Wednesday, December 24, 2025

MERRY NEWTONMAS 2025

Sir Isaac Newton was born on Christmas Day 1642. Following the Gregorian calendar, Newtonmas would be on January 4. One advantage to keeping the traditional date is that this coincides the death of Galileo with the birth of Newton. Growing up in Cleveland, Ohio, many of my friends were Ukrainians and others whose churches kept the old Julian calendar, giving some of the kids two dates for presents. (It also explains Tom Clancy’s Red October, even though the Bolshevik phase of the 1917 Revolution began on November 7.)

Poor Seeing

Last Saturday night (the 20th), I set up my 104 mm refractor but there was too much dew. I tried two fans and space heater but it was not enough. Also, the view of the Orion Nebula Messier 42 was uninspiring (flat and colorless), suggesting more water in the upper air. So, I will wait for another opportunity.


Ethnocentric Science Fiction


I am publishing an anthology of flash fiction to be released this summer in celebration of ArmadilloCon 50 coming in 2028. Austin 2078 will have ten authors and be published on Blogspot, free reading for as long as Blogspot continues. I am paying the authors and others. Only 100 physical books will be created for distribution to the authors as part of their payment. 


Right now, I have seven authors committed and one manuscript received. I also have a book designer. Next is to find artists for illustrations. 


To find authors, I started with those whom I have met at ArmadilloCon. From there, I discovered Solar Punk, which I find interesting. The “punk” genre began with cyberpunk, a style that defined much of my life from 1989 to about 2001. But that only built on the computer hacker culture into which I had fallen about 1975 when I took a class in Fortran. The differences were in the shade and hue of the two projected futures. 


Graphic prose from William Gibson, Bruce Sterling, and the others appeared on television as Max Headroom: 20 Minutes into the Future. Whether in the pastel plastics of Isaac Asimov and A. E. van Vogt or the rust and dust, space travel was always a constant, culturally created before Sputnik. Arthur C. Clarke’s 2001: A Space Odyssey neatly joined the two cultures and before that, Captain Midnight had to face hostile robots. At school ,we practiced hiding under our desks in case of a nuclear war. I was about nine years old, when I point out to my friends that the Russians would likely target the steel mills, over a mile away. I think that it was Ronald who replied that the atomic bomb is an air burst and with the mills down in the valley, that make us the ones hit worst. So, when my mother bought me Assignment in Space with RIP Foster, it seemed normal that the bad guys would be Commies (“Connies”: Consolidated Peoples’ Republics). And we are fighting for possession of an asteroid of thorium. Color the future as you please.

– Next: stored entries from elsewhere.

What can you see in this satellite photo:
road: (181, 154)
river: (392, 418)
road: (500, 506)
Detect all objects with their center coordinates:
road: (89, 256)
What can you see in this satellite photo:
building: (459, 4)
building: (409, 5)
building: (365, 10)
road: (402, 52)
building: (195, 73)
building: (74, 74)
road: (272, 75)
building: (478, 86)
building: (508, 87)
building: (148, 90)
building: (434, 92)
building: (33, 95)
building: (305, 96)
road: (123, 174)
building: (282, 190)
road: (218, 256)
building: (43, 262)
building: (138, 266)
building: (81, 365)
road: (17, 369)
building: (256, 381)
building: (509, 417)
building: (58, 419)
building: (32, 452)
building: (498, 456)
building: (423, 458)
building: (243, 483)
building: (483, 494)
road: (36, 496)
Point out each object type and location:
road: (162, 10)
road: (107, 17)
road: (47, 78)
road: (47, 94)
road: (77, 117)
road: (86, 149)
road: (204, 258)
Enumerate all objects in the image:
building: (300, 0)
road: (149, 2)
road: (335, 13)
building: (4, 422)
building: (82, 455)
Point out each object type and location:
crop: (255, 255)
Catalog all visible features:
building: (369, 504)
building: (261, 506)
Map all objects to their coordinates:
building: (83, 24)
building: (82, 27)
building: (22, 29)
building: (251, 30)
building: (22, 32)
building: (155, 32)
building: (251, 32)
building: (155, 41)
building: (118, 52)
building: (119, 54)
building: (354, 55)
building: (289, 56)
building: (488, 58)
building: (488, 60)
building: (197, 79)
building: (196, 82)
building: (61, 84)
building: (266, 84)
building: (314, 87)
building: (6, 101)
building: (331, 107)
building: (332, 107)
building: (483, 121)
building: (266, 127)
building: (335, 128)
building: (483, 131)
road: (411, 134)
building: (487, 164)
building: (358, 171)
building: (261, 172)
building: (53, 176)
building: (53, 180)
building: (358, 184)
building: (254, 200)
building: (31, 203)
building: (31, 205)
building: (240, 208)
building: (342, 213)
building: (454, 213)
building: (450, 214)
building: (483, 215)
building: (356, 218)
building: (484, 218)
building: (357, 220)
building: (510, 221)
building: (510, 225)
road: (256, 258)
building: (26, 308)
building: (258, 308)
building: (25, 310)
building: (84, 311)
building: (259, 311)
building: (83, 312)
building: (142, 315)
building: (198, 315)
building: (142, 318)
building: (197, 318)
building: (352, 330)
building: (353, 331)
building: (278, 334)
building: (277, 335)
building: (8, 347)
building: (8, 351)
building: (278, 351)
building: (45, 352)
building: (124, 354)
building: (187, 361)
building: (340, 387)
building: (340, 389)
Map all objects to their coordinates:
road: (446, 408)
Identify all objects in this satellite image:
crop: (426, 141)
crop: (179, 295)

You can match it to your shirt. Some science fiction writers match it to their skin. Last night, I read through an essay on AfroCentric scifi. 

This Feminist Africa issue was inspired by my weekly conversations with five African-born graduate students in “Gender & Sexuality in Afro-Futurism”, an upper-level course offered by the Department of African Cultural Studies at the University of Wisconsin-Madison in the United States. We began the course by discussing why individuals of African descent have been marginalised in science fiction, a genre of fiction that conceptualises future scientific or technological advances. We observed that while White men have long dominated science fiction, Black people have expanded the boundaries of the genre. For instance, we debated how continental Africans have used Afrofuturism—an interdisciplinary genre and movement that emphasises the cultural aesthetic, philosophy of science, and philosophy of history to address the developing intersection of cultural expressivities and performances with technology in the African diaspora—to imagine diverse futures and the effects of rapidly changing gender ideals in postcolonial contexts.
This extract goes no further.